Data overhead and redundancy length

Given the vast sparseness described above, it may come as a surprise that the data overhead associated with authenticated encryption is minimal compared to the guarantees it provides. As stated above, to achieve a forgery probability of 2^-t we simply need t bits of redundancy embedded within the ciphertext in general. As a concrete example, consider an application that wishes to protect arbitrary binary data in 64 KiB chunks. If we store t=128 bits of redundancy per chunk, then the data overhead is only 0.024%. If the overall size of the data is 1 GiB, then the total amount of space needed for the redundancy is only 256 KiB.

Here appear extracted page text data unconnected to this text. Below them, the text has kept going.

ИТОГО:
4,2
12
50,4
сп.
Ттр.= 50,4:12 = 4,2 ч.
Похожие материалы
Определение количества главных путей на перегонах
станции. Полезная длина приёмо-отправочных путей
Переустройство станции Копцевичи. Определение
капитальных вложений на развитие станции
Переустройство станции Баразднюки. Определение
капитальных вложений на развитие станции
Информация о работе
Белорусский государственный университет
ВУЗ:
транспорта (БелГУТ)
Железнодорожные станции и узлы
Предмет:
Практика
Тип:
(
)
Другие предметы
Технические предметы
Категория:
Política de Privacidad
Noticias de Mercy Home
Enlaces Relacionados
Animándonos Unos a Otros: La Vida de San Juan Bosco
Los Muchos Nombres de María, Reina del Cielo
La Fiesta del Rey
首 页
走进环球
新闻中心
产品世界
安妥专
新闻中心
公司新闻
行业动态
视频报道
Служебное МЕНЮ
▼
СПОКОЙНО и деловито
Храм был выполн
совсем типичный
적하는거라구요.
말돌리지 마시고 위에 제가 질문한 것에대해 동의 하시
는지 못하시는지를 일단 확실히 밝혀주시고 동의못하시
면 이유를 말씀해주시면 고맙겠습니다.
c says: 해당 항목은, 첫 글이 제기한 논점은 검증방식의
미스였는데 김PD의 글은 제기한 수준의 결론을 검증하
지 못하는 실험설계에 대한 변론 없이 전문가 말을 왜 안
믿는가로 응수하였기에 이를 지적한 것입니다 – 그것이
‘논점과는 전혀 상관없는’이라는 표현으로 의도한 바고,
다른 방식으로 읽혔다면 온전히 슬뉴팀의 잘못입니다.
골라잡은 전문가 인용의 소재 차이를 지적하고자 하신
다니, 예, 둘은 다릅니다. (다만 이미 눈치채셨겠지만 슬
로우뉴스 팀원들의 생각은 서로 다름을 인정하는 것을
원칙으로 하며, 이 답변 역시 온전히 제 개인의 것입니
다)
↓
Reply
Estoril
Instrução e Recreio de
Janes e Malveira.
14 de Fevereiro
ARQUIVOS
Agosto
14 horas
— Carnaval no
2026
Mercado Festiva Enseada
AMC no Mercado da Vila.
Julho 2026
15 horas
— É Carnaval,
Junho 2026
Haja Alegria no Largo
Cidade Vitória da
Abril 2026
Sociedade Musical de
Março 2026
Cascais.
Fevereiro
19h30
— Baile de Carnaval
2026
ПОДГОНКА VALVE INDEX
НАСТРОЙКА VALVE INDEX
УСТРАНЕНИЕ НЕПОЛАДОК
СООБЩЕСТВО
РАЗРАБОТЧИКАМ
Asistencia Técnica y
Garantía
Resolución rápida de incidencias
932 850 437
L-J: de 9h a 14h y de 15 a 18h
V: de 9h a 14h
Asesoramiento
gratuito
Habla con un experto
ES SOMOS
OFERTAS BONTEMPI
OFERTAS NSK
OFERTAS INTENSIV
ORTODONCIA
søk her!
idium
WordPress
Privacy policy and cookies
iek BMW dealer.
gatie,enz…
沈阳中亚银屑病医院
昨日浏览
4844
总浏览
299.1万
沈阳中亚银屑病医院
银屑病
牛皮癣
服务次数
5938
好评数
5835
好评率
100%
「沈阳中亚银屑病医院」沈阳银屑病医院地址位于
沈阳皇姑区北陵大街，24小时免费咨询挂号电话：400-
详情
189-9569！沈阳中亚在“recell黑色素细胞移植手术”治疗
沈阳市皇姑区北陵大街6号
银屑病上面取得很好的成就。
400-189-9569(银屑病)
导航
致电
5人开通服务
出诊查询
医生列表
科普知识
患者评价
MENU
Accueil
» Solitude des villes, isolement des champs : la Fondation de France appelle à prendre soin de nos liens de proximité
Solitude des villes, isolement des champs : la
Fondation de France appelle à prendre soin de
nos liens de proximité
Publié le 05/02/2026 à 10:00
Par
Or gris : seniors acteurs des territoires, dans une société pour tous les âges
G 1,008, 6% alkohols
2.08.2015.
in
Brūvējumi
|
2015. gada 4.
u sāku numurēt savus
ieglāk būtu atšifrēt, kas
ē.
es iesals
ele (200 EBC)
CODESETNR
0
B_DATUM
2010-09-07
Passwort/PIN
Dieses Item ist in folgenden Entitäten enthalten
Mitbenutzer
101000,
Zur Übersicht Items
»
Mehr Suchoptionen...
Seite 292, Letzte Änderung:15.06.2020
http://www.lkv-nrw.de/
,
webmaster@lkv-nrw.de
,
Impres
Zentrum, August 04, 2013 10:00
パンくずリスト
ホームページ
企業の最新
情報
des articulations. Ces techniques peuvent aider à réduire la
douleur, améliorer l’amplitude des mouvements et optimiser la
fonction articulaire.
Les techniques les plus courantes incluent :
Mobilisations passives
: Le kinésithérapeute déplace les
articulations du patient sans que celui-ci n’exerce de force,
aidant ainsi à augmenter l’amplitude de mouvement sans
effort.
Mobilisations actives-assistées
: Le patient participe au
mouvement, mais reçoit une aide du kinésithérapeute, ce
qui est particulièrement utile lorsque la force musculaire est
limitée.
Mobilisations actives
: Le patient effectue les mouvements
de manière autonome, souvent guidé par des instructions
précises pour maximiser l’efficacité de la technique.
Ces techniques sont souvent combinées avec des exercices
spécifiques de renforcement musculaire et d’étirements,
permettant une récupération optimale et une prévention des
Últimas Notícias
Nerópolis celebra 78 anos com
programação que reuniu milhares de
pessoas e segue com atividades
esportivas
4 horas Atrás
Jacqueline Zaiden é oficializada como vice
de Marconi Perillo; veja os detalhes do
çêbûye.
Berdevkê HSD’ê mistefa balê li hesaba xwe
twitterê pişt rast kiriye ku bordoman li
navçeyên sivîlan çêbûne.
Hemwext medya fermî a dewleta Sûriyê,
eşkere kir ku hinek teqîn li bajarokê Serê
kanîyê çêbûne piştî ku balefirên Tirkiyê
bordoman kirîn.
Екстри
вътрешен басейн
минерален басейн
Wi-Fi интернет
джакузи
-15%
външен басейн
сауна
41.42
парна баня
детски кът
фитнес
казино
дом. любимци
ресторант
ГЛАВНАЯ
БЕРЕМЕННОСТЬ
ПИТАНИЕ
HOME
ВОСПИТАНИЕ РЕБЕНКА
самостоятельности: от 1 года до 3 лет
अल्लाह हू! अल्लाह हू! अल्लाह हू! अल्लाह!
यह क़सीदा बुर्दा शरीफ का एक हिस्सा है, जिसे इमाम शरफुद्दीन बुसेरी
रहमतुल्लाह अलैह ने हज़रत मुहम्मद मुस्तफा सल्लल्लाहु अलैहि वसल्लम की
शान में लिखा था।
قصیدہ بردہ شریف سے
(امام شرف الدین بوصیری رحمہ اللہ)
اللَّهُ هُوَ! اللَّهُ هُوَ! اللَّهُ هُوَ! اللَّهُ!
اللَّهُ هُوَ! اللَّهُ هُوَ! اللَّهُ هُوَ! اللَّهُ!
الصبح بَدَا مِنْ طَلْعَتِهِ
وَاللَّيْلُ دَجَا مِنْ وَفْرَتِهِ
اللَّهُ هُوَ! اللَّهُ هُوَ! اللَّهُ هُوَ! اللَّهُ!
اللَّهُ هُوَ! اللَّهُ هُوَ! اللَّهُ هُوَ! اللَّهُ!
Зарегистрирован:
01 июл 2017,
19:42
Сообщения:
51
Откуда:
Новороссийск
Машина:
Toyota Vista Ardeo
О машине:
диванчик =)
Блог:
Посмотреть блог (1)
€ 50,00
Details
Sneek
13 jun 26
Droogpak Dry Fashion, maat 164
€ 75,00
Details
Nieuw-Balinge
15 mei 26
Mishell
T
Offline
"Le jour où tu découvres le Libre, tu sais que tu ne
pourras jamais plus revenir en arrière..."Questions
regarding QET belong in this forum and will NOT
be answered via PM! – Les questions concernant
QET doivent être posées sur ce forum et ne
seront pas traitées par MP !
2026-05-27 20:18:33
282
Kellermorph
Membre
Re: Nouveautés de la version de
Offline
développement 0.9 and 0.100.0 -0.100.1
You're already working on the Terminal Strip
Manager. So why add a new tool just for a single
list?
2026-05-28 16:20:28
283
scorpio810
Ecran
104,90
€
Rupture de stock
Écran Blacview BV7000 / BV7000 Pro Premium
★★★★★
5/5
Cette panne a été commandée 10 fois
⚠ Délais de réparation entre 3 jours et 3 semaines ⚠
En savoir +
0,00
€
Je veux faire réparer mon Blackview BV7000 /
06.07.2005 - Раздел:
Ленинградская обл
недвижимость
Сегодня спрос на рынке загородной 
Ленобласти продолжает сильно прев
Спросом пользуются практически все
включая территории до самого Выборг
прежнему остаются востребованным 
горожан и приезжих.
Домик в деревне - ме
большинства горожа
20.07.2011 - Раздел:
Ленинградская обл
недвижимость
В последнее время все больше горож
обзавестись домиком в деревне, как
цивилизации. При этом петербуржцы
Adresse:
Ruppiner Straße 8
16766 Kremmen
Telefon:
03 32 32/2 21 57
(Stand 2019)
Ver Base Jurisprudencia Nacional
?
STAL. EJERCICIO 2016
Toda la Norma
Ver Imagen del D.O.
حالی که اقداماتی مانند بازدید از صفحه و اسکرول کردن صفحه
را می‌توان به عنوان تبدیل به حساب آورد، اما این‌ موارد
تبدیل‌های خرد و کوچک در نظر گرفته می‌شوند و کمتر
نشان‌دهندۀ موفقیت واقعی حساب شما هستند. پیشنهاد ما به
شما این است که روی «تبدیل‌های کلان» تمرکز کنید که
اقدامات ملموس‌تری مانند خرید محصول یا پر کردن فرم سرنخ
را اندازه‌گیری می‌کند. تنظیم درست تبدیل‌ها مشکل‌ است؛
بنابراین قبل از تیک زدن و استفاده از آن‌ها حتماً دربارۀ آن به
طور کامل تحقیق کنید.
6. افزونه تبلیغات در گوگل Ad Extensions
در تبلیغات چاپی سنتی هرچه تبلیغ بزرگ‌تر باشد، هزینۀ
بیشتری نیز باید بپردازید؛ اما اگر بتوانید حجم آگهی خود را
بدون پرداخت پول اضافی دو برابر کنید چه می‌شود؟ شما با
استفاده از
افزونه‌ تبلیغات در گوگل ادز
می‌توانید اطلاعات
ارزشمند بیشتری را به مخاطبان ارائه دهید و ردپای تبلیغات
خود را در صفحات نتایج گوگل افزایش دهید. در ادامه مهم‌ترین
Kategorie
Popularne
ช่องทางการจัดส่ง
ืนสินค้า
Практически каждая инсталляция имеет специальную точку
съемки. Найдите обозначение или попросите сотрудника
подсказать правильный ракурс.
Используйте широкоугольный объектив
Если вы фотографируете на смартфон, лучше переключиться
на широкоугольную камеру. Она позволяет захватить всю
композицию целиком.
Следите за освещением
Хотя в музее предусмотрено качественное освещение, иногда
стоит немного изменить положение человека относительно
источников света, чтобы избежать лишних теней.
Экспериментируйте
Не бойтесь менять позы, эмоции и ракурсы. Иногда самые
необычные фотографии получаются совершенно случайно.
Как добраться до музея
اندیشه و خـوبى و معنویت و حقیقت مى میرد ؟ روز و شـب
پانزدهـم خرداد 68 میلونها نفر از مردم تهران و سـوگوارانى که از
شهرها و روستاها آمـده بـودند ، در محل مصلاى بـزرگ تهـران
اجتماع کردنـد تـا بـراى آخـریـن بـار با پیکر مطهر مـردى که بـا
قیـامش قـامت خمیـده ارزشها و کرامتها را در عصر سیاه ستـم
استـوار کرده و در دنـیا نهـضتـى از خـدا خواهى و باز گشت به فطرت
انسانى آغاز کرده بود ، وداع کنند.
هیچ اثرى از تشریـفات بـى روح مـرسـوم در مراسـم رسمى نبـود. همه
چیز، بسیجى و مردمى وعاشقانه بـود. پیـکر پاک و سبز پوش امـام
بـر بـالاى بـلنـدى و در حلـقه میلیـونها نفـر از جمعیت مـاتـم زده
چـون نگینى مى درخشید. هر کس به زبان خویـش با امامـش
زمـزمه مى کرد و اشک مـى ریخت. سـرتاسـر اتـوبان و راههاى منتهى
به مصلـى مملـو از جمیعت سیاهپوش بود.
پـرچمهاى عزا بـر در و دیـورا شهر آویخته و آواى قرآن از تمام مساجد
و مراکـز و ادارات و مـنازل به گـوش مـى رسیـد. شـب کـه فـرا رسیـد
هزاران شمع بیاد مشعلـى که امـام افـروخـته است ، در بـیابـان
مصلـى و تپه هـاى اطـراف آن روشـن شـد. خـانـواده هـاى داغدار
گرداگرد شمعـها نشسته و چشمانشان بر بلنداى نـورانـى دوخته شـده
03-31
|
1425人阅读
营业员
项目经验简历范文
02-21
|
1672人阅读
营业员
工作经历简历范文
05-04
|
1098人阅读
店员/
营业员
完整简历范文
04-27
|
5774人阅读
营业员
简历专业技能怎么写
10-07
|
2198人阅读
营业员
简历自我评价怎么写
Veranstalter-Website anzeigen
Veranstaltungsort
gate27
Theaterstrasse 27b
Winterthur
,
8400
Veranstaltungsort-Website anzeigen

The key takeaway here is that authenticated encryption gives the best bang for the buck when used on a reasonable block size. In other words, trying to apply authenticated encryption on a field-by-field basis would lead to a lot of overhead. Instead, it is best to apply it to a batch of data, such as a fixed-size chunk of data or an entire record.

For some applications, 128 bits of redundancy may be overkill. For example, consider a web application with rate limiting to prevent an adversary from sending too many requests at once. In this case, it may be acceptable to have a forgery probability of e.g. 1 in 4 billion (32 bits of redundancy).

It may be tempting to think that using redundancy longer than 128 bits leads to even more difficult odds for the adversary, but if we are using a 128-bit key then the key would become the weakest link in the chain. The adversary would simply target the key instead, which would be far simpler since it is an offline attack by nature (i.e., it does not require access to a decipher oracle).